*Text provided*.
I don't like my first review of Inception. I had nagging gripes with the movie the first time I saw it, but I couldn't nail them down. So, I saw it again, and I now wish to clarify what I find so frustrating about the film. Again, it must be said that Inception is not bad. It contains some fascinating ideas and thrilling moments. (If you don't want any of those moments spoiled, stick with my first review. This one will assume you've seen the movie and more or less grasp its plot.) Nevertheless, aspects of the film drive me nuts, and I have not been able to satisfyingly explain why until now.
Someone should sit through this movie with a stopwatch and determine exactly how much of the running time is devoted to explaining stuff. Textbook screenwriting says that your characters should verbally explain things as rarely as possible (meaning, as much should be shown as possible – this isn't radio!), and when your characters absolutely must be explaining things, you should camouflage it. Inception's main tool for camouflage is the old "we have a new recruit" trick. Cobb dumping info on Ariadne is tolerable for the early moments of the film because she's wet behind the ears, but stuff is still getting explained to her two thirds of the way into the film and, in the last third, Ariadne jumps in and starts explaining stuff herself. ("Wait! We can jump down into limbo and then Kick X will knock us into Level C, bringing Character P back to life... homefry!") The relentless barrage of information is not particularly involving. It's more headache-inducing than anything else.

*Assignment*.
Answer these questions about the Inception review.
(a) Which review should readers stick with if they don't want any moments spoiled?
(b) What is the film's main tool for camouflaging explanation?
(c) What does the writer say the barrage of information is, more than anything else?

*Supplied data*.
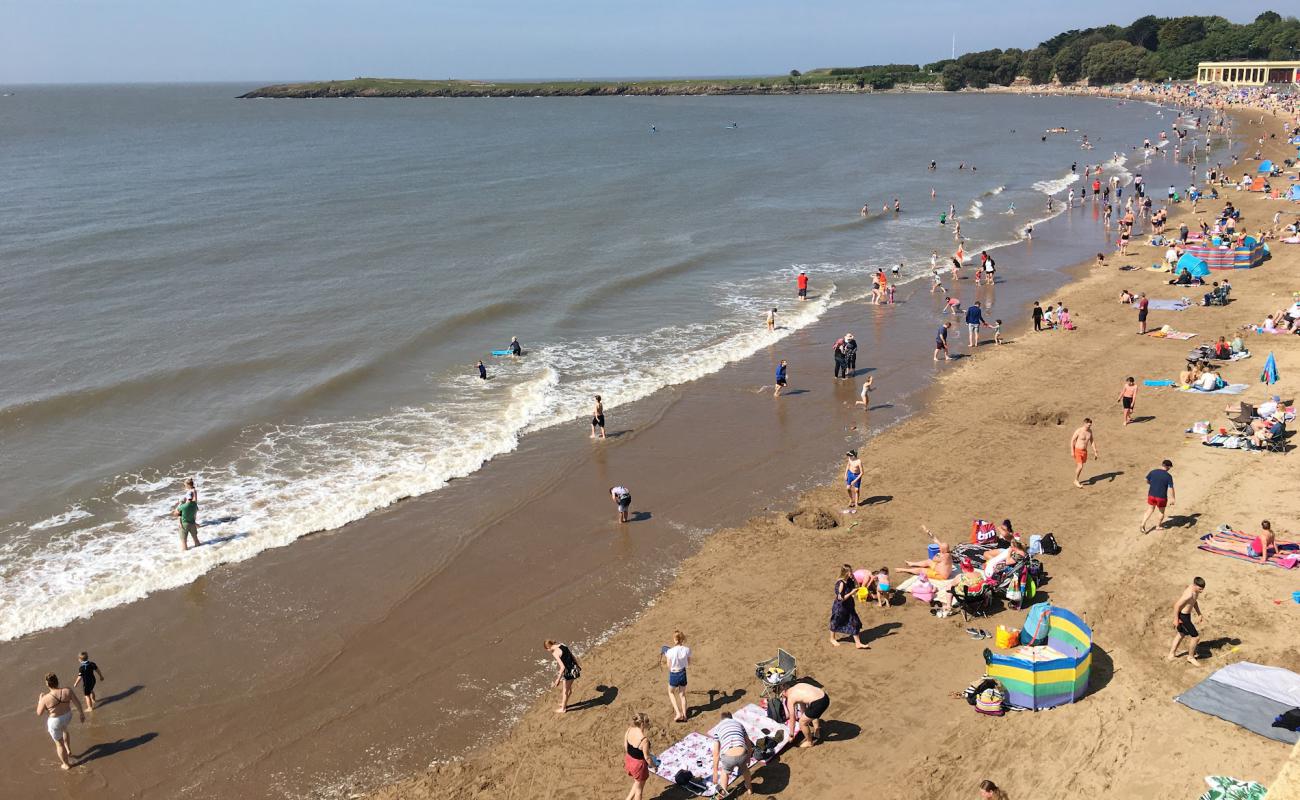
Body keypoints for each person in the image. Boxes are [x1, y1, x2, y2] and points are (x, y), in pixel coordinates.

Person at [36, 673, 83, 770]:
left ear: (47, 684)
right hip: (67, 716)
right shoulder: (67, 690)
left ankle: (66, 764)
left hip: (55, 721)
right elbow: (77, 702)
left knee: (59, 744)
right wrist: (81, 714)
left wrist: (40, 701)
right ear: (57, 681)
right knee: (65, 729)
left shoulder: (45, 698)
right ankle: (68, 750)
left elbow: (39, 713)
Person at [711, 711, 754, 793]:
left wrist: (715, 772)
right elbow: (748, 743)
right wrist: (748, 757)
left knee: (725, 772)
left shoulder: (718, 728)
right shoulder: (739, 724)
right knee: (745, 769)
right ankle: (749, 787)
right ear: (731, 718)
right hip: (742, 753)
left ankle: (724, 791)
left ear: (721, 720)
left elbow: (716, 753)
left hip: (728, 757)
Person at [1167, 577, 1205, 665]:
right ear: (1195, 585)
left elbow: (1194, 602)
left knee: (1181, 634)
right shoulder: (1189, 594)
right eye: (1200, 589)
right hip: (1183, 617)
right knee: (1196, 637)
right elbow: (1176, 605)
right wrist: (1176, 619)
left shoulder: (1195, 590)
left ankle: (1171, 655)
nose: (1201, 591)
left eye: (1202, 589)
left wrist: (1199, 613)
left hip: (1186, 615)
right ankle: (1190, 657)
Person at [829, 565, 868, 649]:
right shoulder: (840, 583)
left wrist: (854, 578)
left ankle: (858, 643)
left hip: (849, 605)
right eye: (850, 571)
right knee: (835, 621)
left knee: (855, 623)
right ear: (846, 573)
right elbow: (841, 599)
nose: (851, 572)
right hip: (840, 607)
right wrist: (851, 593)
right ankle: (832, 638)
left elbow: (857, 587)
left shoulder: (849, 580)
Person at [781, 680, 829, 747]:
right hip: (824, 696)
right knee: (811, 713)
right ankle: (817, 730)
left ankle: (809, 742)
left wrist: (791, 734)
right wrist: (805, 716)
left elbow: (792, 718)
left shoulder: (790, 698)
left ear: (784, 691)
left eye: (782, 694)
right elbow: (804, 709)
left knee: (802, 722)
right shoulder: (798, 686)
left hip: (818, 703)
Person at [623, 713, 655, 800]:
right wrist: (654, 766)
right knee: (639, 790)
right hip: (639, 766)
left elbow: (626, 746)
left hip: (629, 760)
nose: (648, 724)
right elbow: (647, 757)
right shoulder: (644, 740)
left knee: (637, 783)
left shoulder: (629, 730)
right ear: (642, 724)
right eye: (647, 722)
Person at [545, 640, 581, 712]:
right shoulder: (562, 645)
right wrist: (577, 665)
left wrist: (558, 679)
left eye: (547, 650)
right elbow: (572, 656)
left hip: (569, 672)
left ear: (548, 648)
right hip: (574, 668)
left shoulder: (555, 653)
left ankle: (563, 709)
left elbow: (562, 667)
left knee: (565, 691)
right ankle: (564, 703)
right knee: (568, 690)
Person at [662, 630, 691, 721]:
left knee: (671, 692)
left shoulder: (670, 652)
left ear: (675, 640)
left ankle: (678, 713)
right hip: (683, 673)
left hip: (674, 674)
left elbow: (668, 666)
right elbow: (688, 663)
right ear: (682, 639)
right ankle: (685, 715)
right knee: (682, 694)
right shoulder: (687, 649)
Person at [1141, 459, 1175, 534]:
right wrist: (1172, 498)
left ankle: (1143, 524)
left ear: (1162, 465)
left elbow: (1146, 479)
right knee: (1161, 512)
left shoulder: (1153, 471)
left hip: (1151, 495)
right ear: (1168, 467)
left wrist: (1151, 484)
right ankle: (1158, 526)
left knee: (1150, 510)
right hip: (1161, 497)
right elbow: (1170, 488)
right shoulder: (1168, 476)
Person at [1070, 418, 1099, 488]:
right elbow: (1072, 440)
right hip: (1078, 450)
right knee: (1080, 466)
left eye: (1090, 425)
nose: (1089, 427)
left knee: (1079, 466)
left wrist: (1095, 451)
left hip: (1084, 452)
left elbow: (1092, 441)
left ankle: (1076, 477)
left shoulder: (1090, 431)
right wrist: (1072, 451)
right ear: (1085, 424)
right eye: (1088, 425)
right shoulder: (1079, 431)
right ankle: (1076, 480)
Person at [173, 484, 201, 551]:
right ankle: (200, 551)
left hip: (184, 524)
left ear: (187, 498)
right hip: (192, 523)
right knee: (196, 540)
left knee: (184, 542)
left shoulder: (183, 506)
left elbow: (175, 514)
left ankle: (186, 557)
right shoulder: (194, 505)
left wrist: (179, 504)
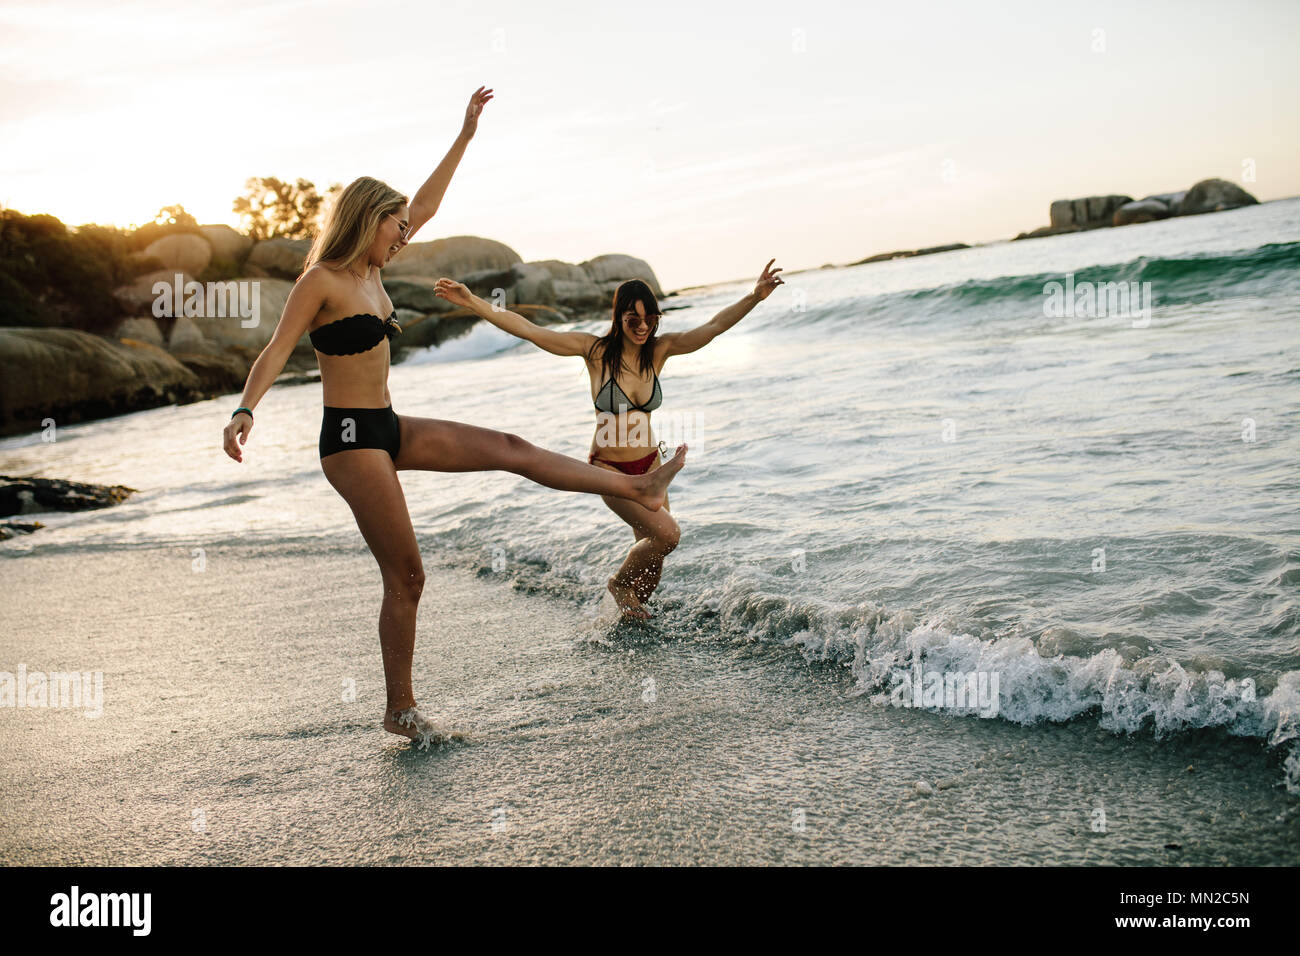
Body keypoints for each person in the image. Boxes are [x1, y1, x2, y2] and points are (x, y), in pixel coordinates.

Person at [221, 87, 688, 748]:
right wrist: (245, 409)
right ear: (367, 220)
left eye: (404, 227)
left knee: (509, 444)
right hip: (351, 440)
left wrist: (465, 135)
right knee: (407, 574)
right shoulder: (321, 279)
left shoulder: (374, 274)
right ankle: (400, 709)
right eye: (396, 226)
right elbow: (276, 348)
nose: (405, 233)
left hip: (388, 425)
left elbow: (426, 203)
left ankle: (637, 487)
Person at [431, 259, 783, 619]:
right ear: (618, 318)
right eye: (633, 319)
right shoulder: (594, 351)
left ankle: (632, 623)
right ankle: (617, 585)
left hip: (651, 465)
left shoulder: (659, 351)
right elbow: (529, 330)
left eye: (650, 319)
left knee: (652, 565)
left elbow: (714, 326)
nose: (643, 326)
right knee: (666, 536)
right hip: (610, 471)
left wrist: (754, 296)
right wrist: (473, 301)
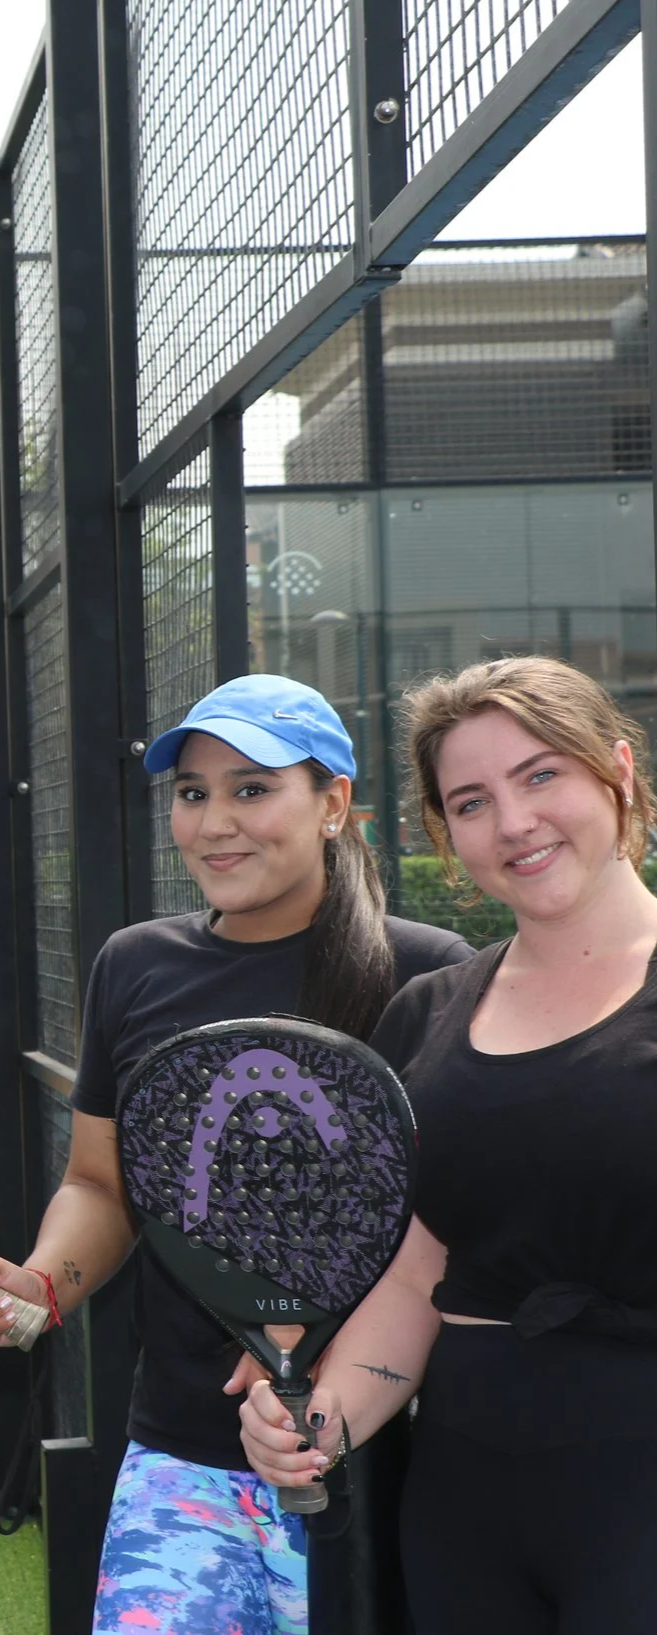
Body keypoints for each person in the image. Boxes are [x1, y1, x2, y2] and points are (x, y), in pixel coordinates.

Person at [0, 674, 471, 1635]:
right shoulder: (134, 964)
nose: (214, 821)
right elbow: (101, 1182)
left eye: (252, 787)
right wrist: (42, 1285)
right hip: (180, 1450)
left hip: (381, 1463)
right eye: (191, 791)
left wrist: (325, 1371)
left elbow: (444, 1230)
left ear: (333, 803)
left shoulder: (429, 970)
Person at [239, 655, 657, 1634]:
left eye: (540, 773)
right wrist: (322, 1413)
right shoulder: (425, 1014)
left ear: (619, 772)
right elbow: (413, 1276)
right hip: (464, 1499)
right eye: (469, 800)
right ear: (443, 830)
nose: (512, 822)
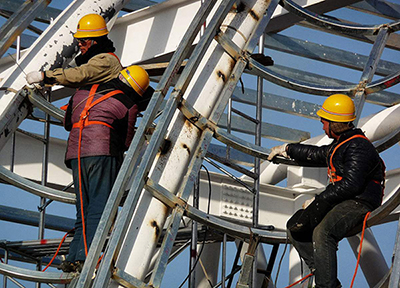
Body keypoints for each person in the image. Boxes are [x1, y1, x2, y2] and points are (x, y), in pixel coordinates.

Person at [267, 94, 385, 288]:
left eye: (325, 122)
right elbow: (316, 154)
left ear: (335, 123)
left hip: (359, 201)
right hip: (344, 199)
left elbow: (351, 185)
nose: (322, 127)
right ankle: (322, 272)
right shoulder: (341, 145)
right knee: (296, 225)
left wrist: (319, 200)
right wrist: (287, 149)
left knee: (324, 231)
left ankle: (326, 285)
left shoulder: (358, 146)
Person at [59, 65, 151, 273]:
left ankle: (73, 257)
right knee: (99, 209)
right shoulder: (128, 103)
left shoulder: (81, 92)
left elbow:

*Solution for this task*.
(a) The writer's first review.
(b) The old "we have a new recruit" trick.
(c) Headache-inducing.